Deadman got a whole lot better when he stopped talking and started fighting.  Since the sharp drop in speech bubbles in issue 4, the panels have opened up to Boston Brand’s acrobatics and hard-boiled introspection.  Question, though, can Deadman really die?

Green Lantern
Author: Kurt Busiek
Artist: Joe Quiñones (with Pat Brosseau)

I know I bashed on Busiek last week (or yesterday) for flashing back, but this time it actually works.  Hal reminisces on his space college days as he races to save his mutating astronaut friend.  I suspect this is to emotionally ground the inevitable battle between the two.

Metamorpho
Author: Neil Gaiman
Artist: Michael Allred
Colorist: Laura Allred
Letterer: Nate Piekos

Gaiman really picks up his game this time, returning with the humour and aplomb he brought to the first issue.  Metamorpho’s billionaire boss Mr. Stagg decides to stop for lunch in a booby-trapped Antarctic temple and hilarity ensues!  Metamorpho finally gets to put his elemental powers to good use!

Teen Titans
Author: Eddie Berganza
Artist: Sean Galloway
Letterer: Nick J. Napolitano

Teen Titans is just so pale and boring.  The soft lines and washy colours don’t help matters much, but the paper-thin plot and ever-switching perspectives are the main culprit here.  I just don’t care about what’s happening here, and I feel as though I’m expected to.  In fact, I’m still not entirely sure just what is happening here…

Strange Adventures
Author & Artist: Paul Pope (and Jose Villarrubia)
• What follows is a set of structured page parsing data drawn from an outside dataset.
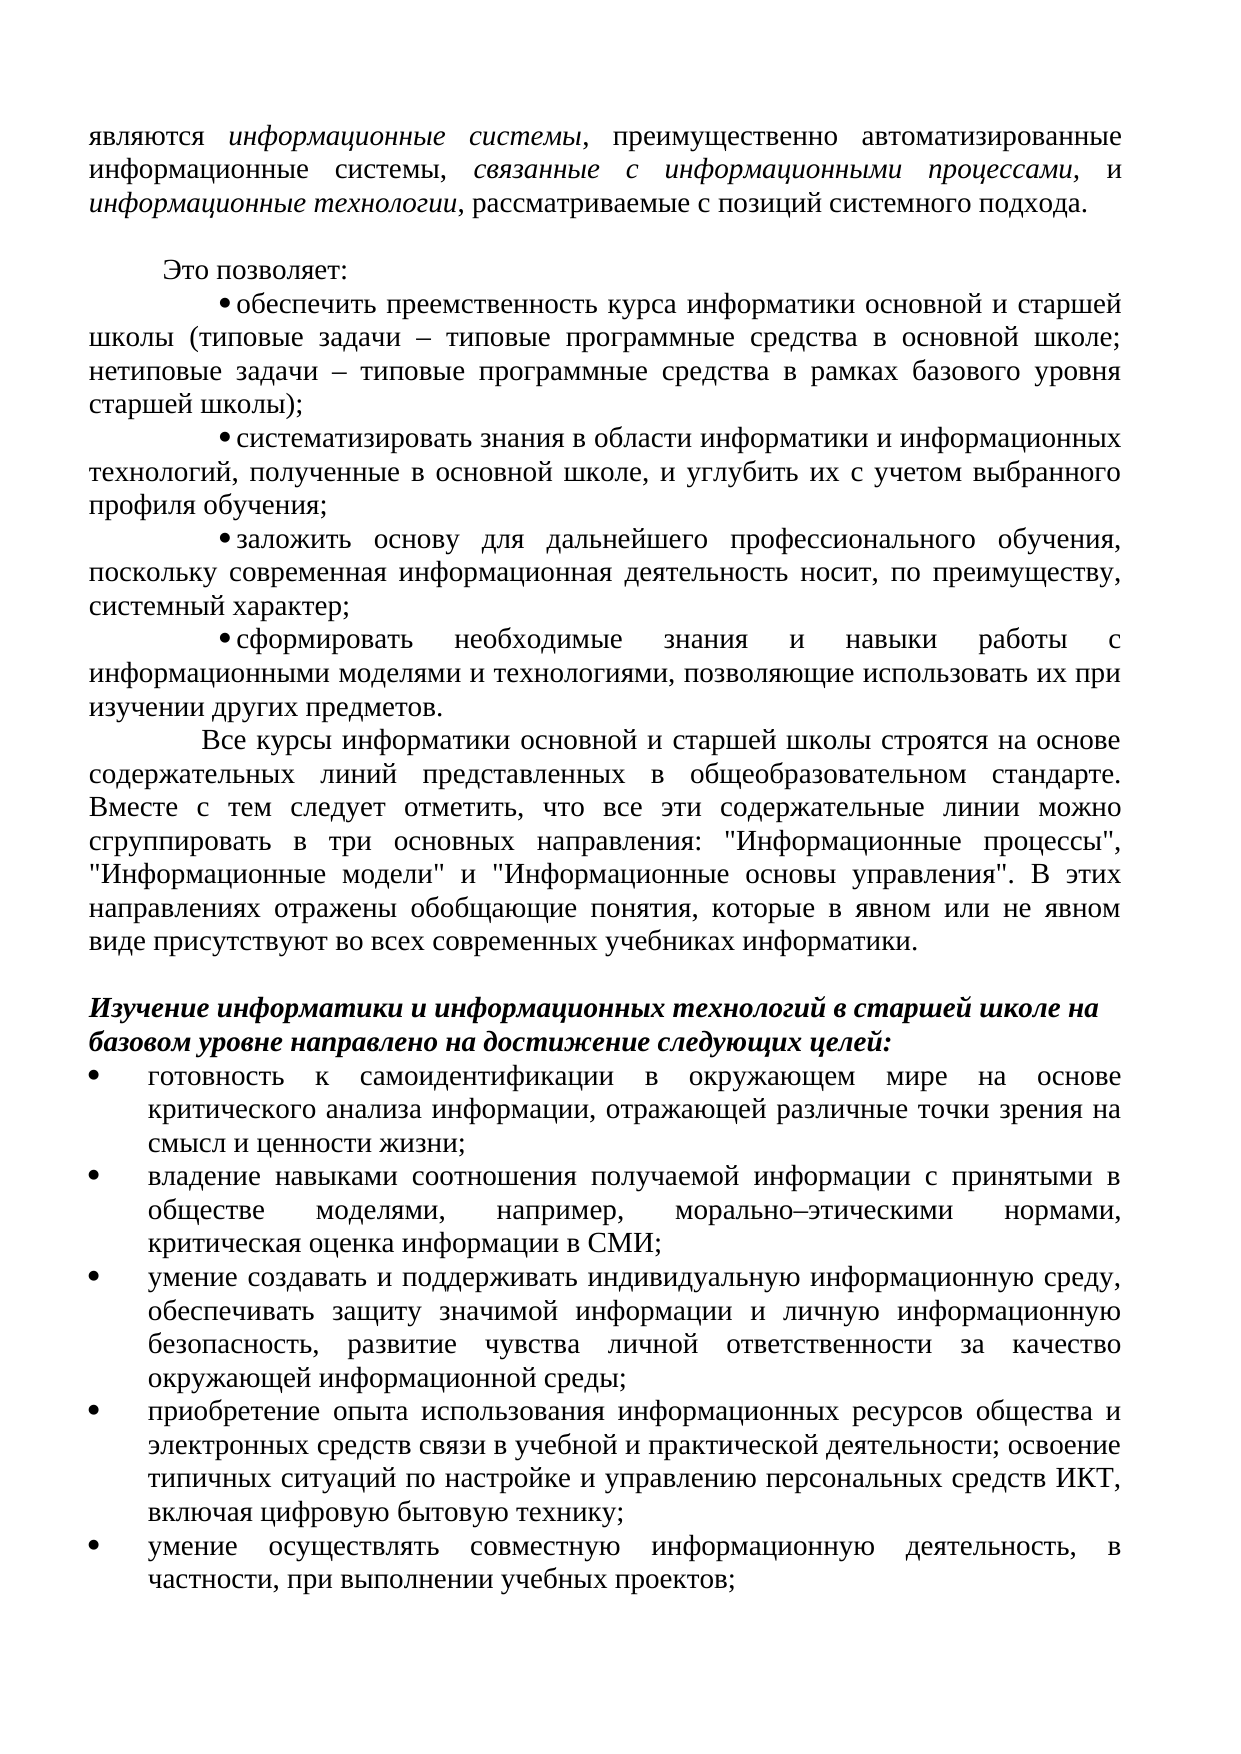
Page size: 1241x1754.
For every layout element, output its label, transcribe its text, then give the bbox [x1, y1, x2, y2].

list систематизировать знания в области информатики и информационных технологий, полученные в основной школе, и углубить их с учетом выбранного профиля обучения; [89, 420, 1122, 521]
list владение навыками соотношения получаемой информации с принятыми в обществе моделями, например, морально–этическими нормами, критическая оценка информации в СМИ; [89, 1158, 1122, 1259]
text Это позволяет: [89, 252, 1122, 286]
list умение создавать и поддерживать индивидуальную информационную среду, обеспечивать защиту значимой информации и личную информационную безопасность, развитие чувства личной ответственности за качество окружающей информационной среды; [89, 1259, 1122, 1393]
list приобретение опыта использования информационных ресурсов общества и электронных средств связи в учебной и практической деятельности; освоение типичных ситуаций по настройке и управлению персональных средств ИКТ, включая цифровую бытовую технику; [89, 1393, 1122, 1528]
list заложить основу для дальнейшего профессионального обучения, поскольку современная информационная деятельность носит, по преимуществу, системный характер; [89, 521, 1122, 622]
list умение осуществлять совместную информационную деятельность, в частности, при выполнении учебных проектов; [89, 1528, 1122, 1595]
text Изучение информатики и информационных технологий в старшей школе на базовом уровне направлено на достижение следующих целей: [89, 991, 1122, 1058]
text Все курсы информатики основной и старшей школы строятся на основе содержательных линий представленных в общеобразовательном стандарте. Вместе с тем следует отметить, что все эти содержательные линии можно сгруппировать в три основных направления: "Информационные процессы", "Информационные модели" и "Информационные основы управления". В этих направлениях отражены обобщающие понятия, которые в явном или не явном виде присутствуют во всех современных учебниках информатики. [89, 722, 1122, 957]
list сформировать необходимые знания и навыки работы с информационными моделями и технологиями, позволяющие использовать их при изучении других предметов. [89, 622, 1122, 722]
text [89, 118, 1122, 219]
list обеспечить преемственность курса информатики основной и старшей школы (типовые задачи – типовые программные средства в основной школе; нетиповые задачи – типовые программные средства в рамках базового уровня старшей школы); [89, 286, 1122, 420]
list готовность к самоидентификации в окружающем мире на основе критического анализа информации, отражающей различные точки зрения на смысл и ценности жизни; [89, 1058, 1122, 1158]
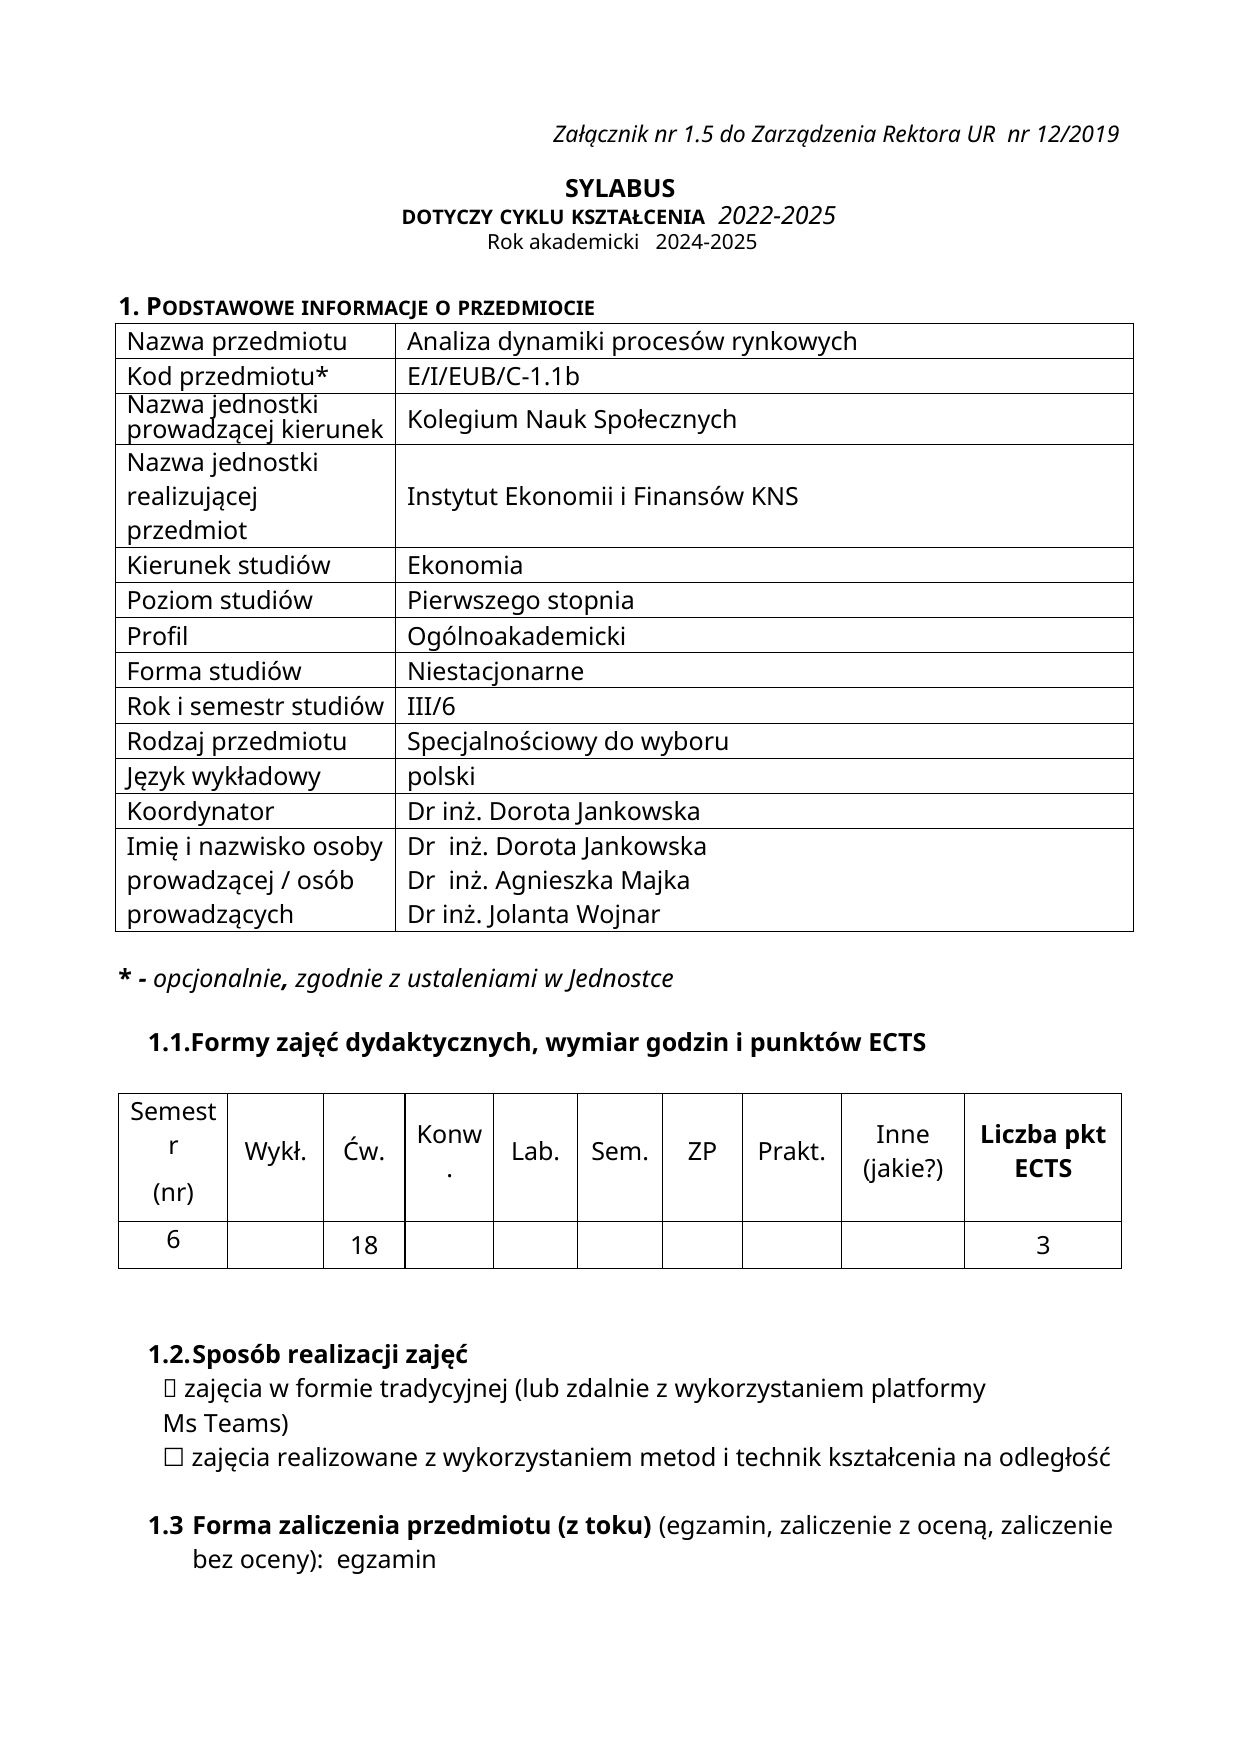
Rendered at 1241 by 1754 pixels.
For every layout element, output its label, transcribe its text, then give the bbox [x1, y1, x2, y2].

text 1.3 Forma zaliczenia przedmiotu (z toku) (egzamin, zaliczenie z oceną, zaliczenie bez oceny): egzamin [148, 1507, 1122, 1576]
table_cell III/6 [396, 688, 1133, 722]
table_cell Nazwa jednostki prowadzącej kierunek [116, 394, 395, 444]
table_cell Imię i nazwisko osoby prowadzącej / osób prowadzących [116, 829, 395, 931]
table_header Ćw. [324, 1094, 404, 1221]
table_cell [578, 1222, 662, 1268]
table_cell Kod przedmiotu* [116, 359, 395, 393]
table_cell polski [396, 759, 1133, 793]
table_cell Niestacjonarne [396, 653, 1133, 687]
table_cell 3 [965, 1222, 1121, 1268]
text SYLABUS [118, 170, 1122, 204]
table_header Inne (jakie?) [842, 1094, 964, 1221]
table_cell Dr inż. Dorota Jankowska Dr inż. Agnieszka Majka Dr inż. Jolanta Wojnar [396, 829, 1133, 931]
table_cell Pierwszego stopnia [396, 583, 1133, 617]
table_cell Dr inż. Dorota Jankowska [396, 794, 1133, 828]
table_cell Ogólnoakademicki [396, 618, 1133, 652]
table_header Nazwa przedmiotu [116, 324, 395, 357]
table_header Wykł. [228, 1094, 323, 1221]
table_cell Instytut Ekonomii i Finansów KNS [396, 445, 1133, 547]
table_cell Kolegium Nauk Społecznych [396, 394, 1133, 444]
text dotyczy cyklu kształcenia 2022-2025 [118, 204, 1122, 229]
text * - opcjonalnie, zgodnie z ustaleniami w Jednostce [118, 961, 1122, 995]
table_cell Forma studiów [116, 653, 395, 687]
table_header Analiza dynamiki procesów rynkowych [396, 324, 1133, 357]
table_cell [406, 1222, 493, 1268]
text  zajęcia w formie tradycyjnej (lub zdalnie z wykorzystaniem platformy Ms Teams) [162, 1371, 1122, 1439]
text 1. Podstawowe informacje o przedmiocie [118, 288, 1122, 322]
table_cell [663, 1222, 742, 1268]
table_cell E/I/EUB/C-1.1b [396, 359, 1133, 393]
text ☐ zajęcia realizowane z wykorzystaniem metod i technik kształcenia na odległość [162, 1439, 1122, 1473]
table_cell 6 [119, 1222, 227, 1268]
table_cell Koordynator [116, 794, 395, 828]
table_header Sem. [578, 1094, 662, 1221]
table_cell Profil [116, 618, 395, 652]
table_cell [494, 1222, 577, 1268]
table_header ZP [663, 1094, 742, 1221]
table_header Semestr (nr) [119, 1094, 227, 1221]
table_cell [842, 1222, 964, 1268]
table_cell Poziom studiów [116, 583, 395, 617]
table_header Prakt. [743, 1094, 841, 1221]
table_cell Rok i semestr studiów [116, 688, 395, 722]
table_cell 18 [324, 1222, 404, 1268]
table_header Liczba pkt ECTS [965, 1094, 1121, 1221]
table_cell Kierunek studiów [116, 548, 395, 582]
table_cell Specjalnościowy do wyboru [396, 724, 1133, 757]
table_cell [228, 1222, 323, 1268]
table_cell Język wykładowy [116, 759, 395, 793]
table_cell Ekonomia [396, 548, 1133, 582]
text 1.1.Formy zajęć dydaktycznych, wymiar godzin i punktów ECTS [148, 1024, 1122, 1058]
table_header Konw. [406, 1094, 493, 1221]
text Rok akademicki 2024-2025 [413, 229, 1122, 254]
table_header Lab. [494, 1094, 577, 1221]
text Załącznik nr 1.5 do Zarządzenia Rektora UR nr 12/2019 [118, 118, 1122, 149]
table_cell Rodzaj przedmiotu [116, 724, 395, 757]
table_cell Nazwa jednostki realizującej przedmiot [116, 445, 395, 547]
table_cell [743, 1222, 841, 1268]
text 1.2. Sposób realizacji zajęć [148, 1337, 1122, 1371]
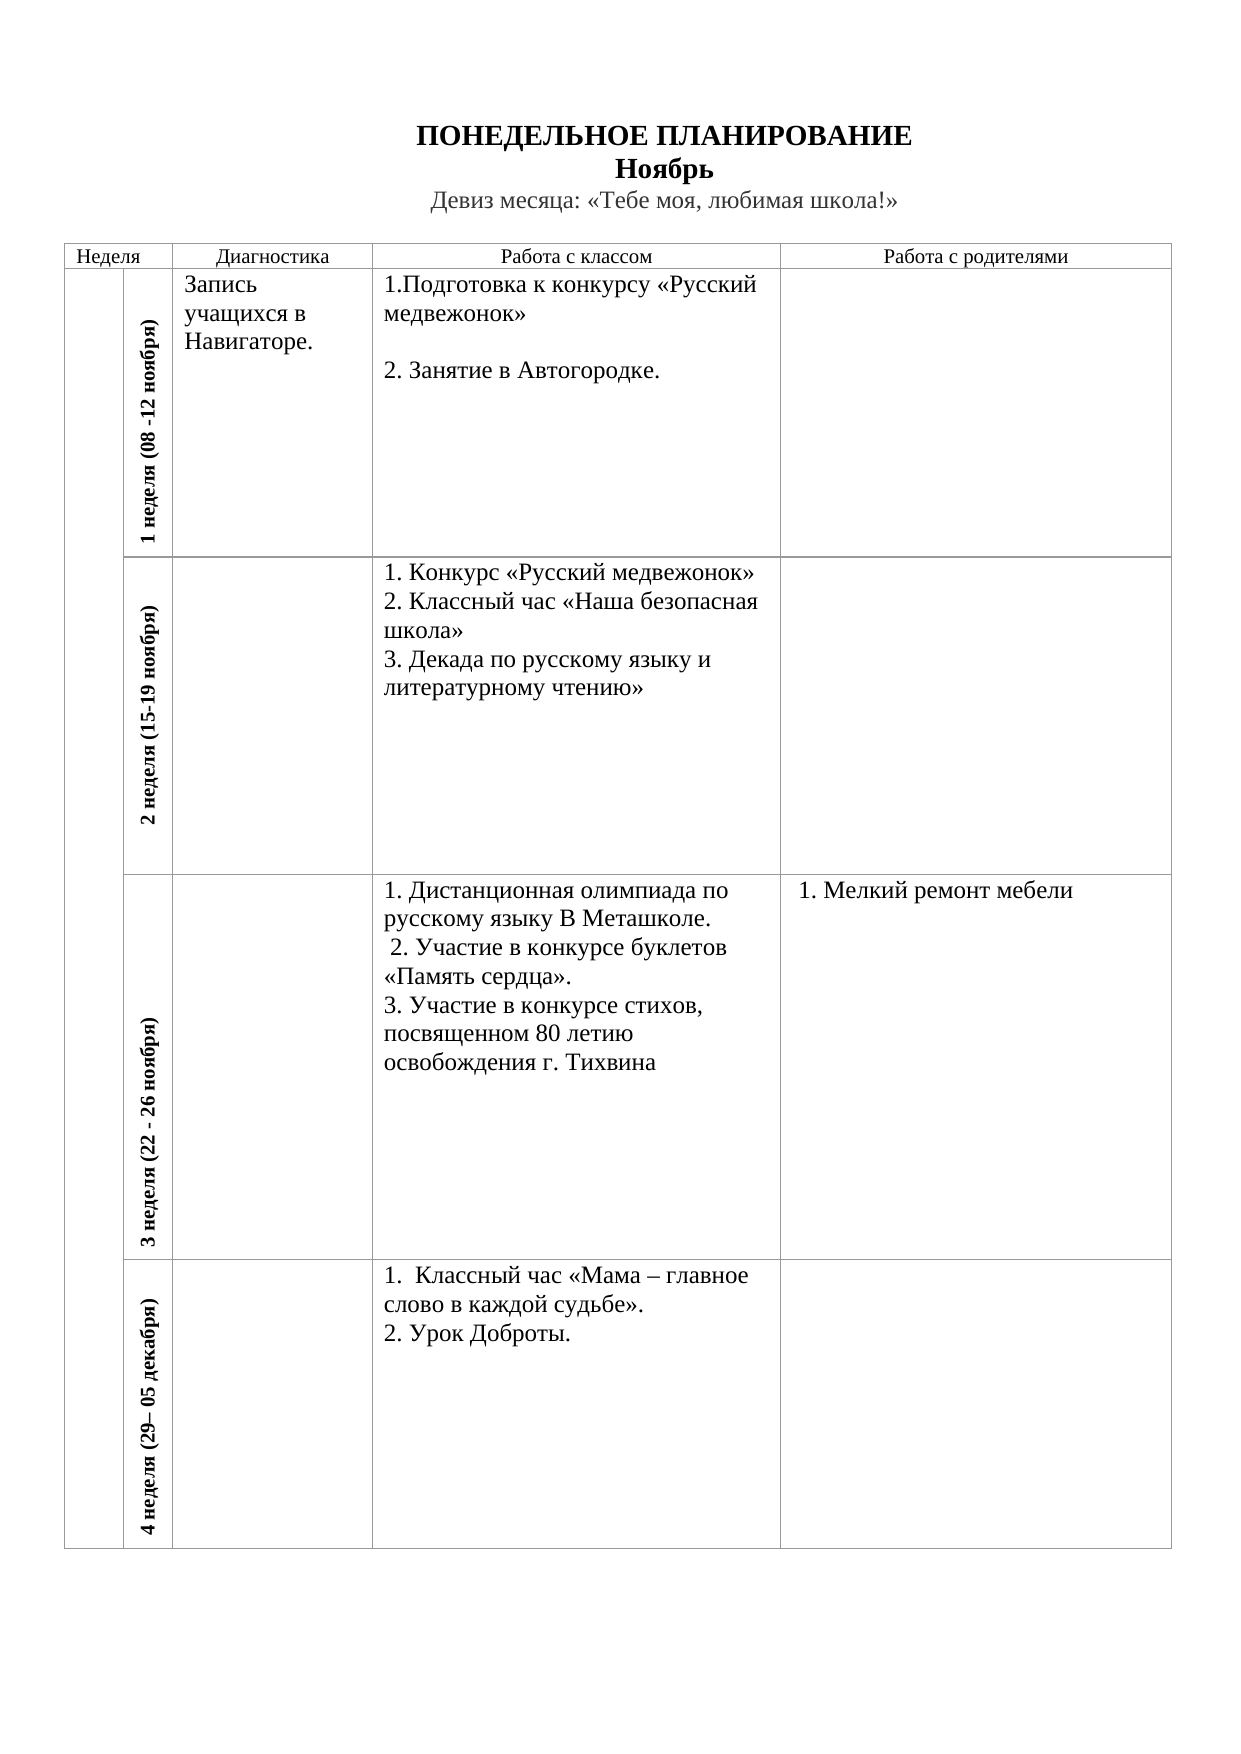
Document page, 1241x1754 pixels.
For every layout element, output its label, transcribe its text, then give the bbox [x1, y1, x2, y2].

table_cell 2 неделя (15-19 ноября) [124, 558, 172, 874]
table_header Диагностика [173, 244, 372, 268]
table_cell 1 неделя (08 -12 ноября) [124, 269, 172, 556]
table_header Работа с родителями [781, 244, 1171, 268]
table_cell [65, 269, 123, 1548]
table_header Работа с классом [373, 244, 780, 268]
text Ноябрь [177, 152, 1152, 185]
table_cell 1. Мелкий ремонт мебели [781, 875, 1171, 1259]
table_cell 3 неделя (22 - 26 ноября) [124, 875, 172, 1259]
text Девиз месяца: «Тебе моя, любимая школа!» [177, 185, 1152, 214]
table_cell Запись учащихся в Навигаторе. [173, 269, 372, 556]
table_cell 1.Подготовка к конкурсу «Русский медвежонок» 2. Занятие в Автогородке. [373, 269, 780, 556]
table_cell [173, 558, 372, 874]
table_cell [781, 1260, 1171, 1548]
table_cell 1. Классный час «Мама – главное слово в каждой судьбе». 2. Урок Доброты. [373, 1260, 780, 1548]
table_cell 4 неделя (29– 05 декабря) [124, 1260, 172, 1548]
table_cell [173, 875, 372, 1259]
table_cell 1. Конкурс «Русский медвежонок» 2. Классный час «Наша безопасная школа» 3. Декада по русскому языку и литературному чтению» [373, 558, 780, 874]
table_cell [781, 558, 1171, 874]
text ПОНЕДЕЛЬНОЕ ПЛАНИРОВАНИЕ [177, 118, 1152, 152]
table_cell 1. Дистанционная олимпиада по русскому языку В Меташколе. 2. Участие в конкурсе буклетов «Память сердца». 3. Участие в конкурсе стихов, посвященном 80 летию освобождения г. Тихвина [373, 875, 780, 1259]
table_header Неделя [65, 244, 172, 268]
table_cell [781, 269, 1171, 556]
table_cell [173, 1260, 372, 1548]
Even the Rannian Wastes are beautifully exotic in the hands of master artist-writer Paul Pope.  This time Strange Adventures has a decidedly Arabian Nights-style feel to it.  With Adam Strange nowhere in sight, it strikes me that his wife Alanna may be this title’s protagonist.

Supergirl
Author: Jimmy Palmiotti
Artist: Amanda Conner
Colorist: Paul Mounts
Letterer: John J. Hill

Palmiotti’s Supergirl is cute and charming and all, but I can’t help but wish there was more to this story than rounding up some rowdy super-pets…

Metal Men
Author: Dan DiDio
Artists: José Luis García-López & Kevin Nowlan
Letterer: Kenny Lopez
Colorist: Trish Mulvihill

A standard bank robbery has evolved into a hostage situation.  A very personal hostage situation for Doc Magnus.  DiDio creates a tense atmosphere throughout, but isn’t afraid to break it up with some classic Metal Men humour.

Wonder Woman
Author & Artist: Ben Caldwell

Reading Caldwell’s Wonder Woman is an exercise in frustration.  The claustrophobic panels make it near-impossible to follow or even read.  I’ve at least managed to figure out the basic story: Diana is accumulating all of the necessary accoutrements to become Wonder Woman in her fitful sleep, under the guise of collecting the “seven stars”.    It seems that most of these legendary items are in Ancient China, though, which I don’t quite understand.

Sgt. Rock and Easy Co.
Author: Adam Kubert
Artist: Joe Kubert

I said before that it’d be interesting to see where the Kuberts go from here, and the answer is nowhere.  Nowhere in five weeks is a lot of nowhere.  More visceral images of Rock being tortured.

Flash Comics/Iris West
Authors: Karl Kerschl & Brenden Fletcher
Artist: Karl Kerschl
Letterer: Rob Leigh
Colorist: Dave McCaig

This is a great story!  Barry Allen keeps revisiting the same moments with Gorilla Grodd and Iris West, but each time his nemesis and his lover throw him yet another curveball.  It just goes to show that turning back time won’t solve everything — in fact, it’ll do quite the opposite!

The Demon and Catwoman
Author: Walter Simonson
Artist: Brian Stelfreeze (with Steve Wands)

Walter Simonson’s Demon may not rhyme, but he’s still a damn fine poet.  Catwoman’s not really worthy of her double-billing at this stage, though, so hopefully she’ll shine next week.

Hawkman
Author & Artist: Kyle Baker

It’s disappointing that the sci-fi element of this story was dispensed with so handily this week – I was under the impression that the alien threat was still there – but hopefully we’ll see it return.  Hawkman’s only stopping a plane crash this week, but the final caption promises that next week “it gets worse!”

I’d have to say that this has been by far the strongest installment of Wednesday Comics.  The greats are still great, and some under-performers really hit it out of the park this week.  Certainly worth a read.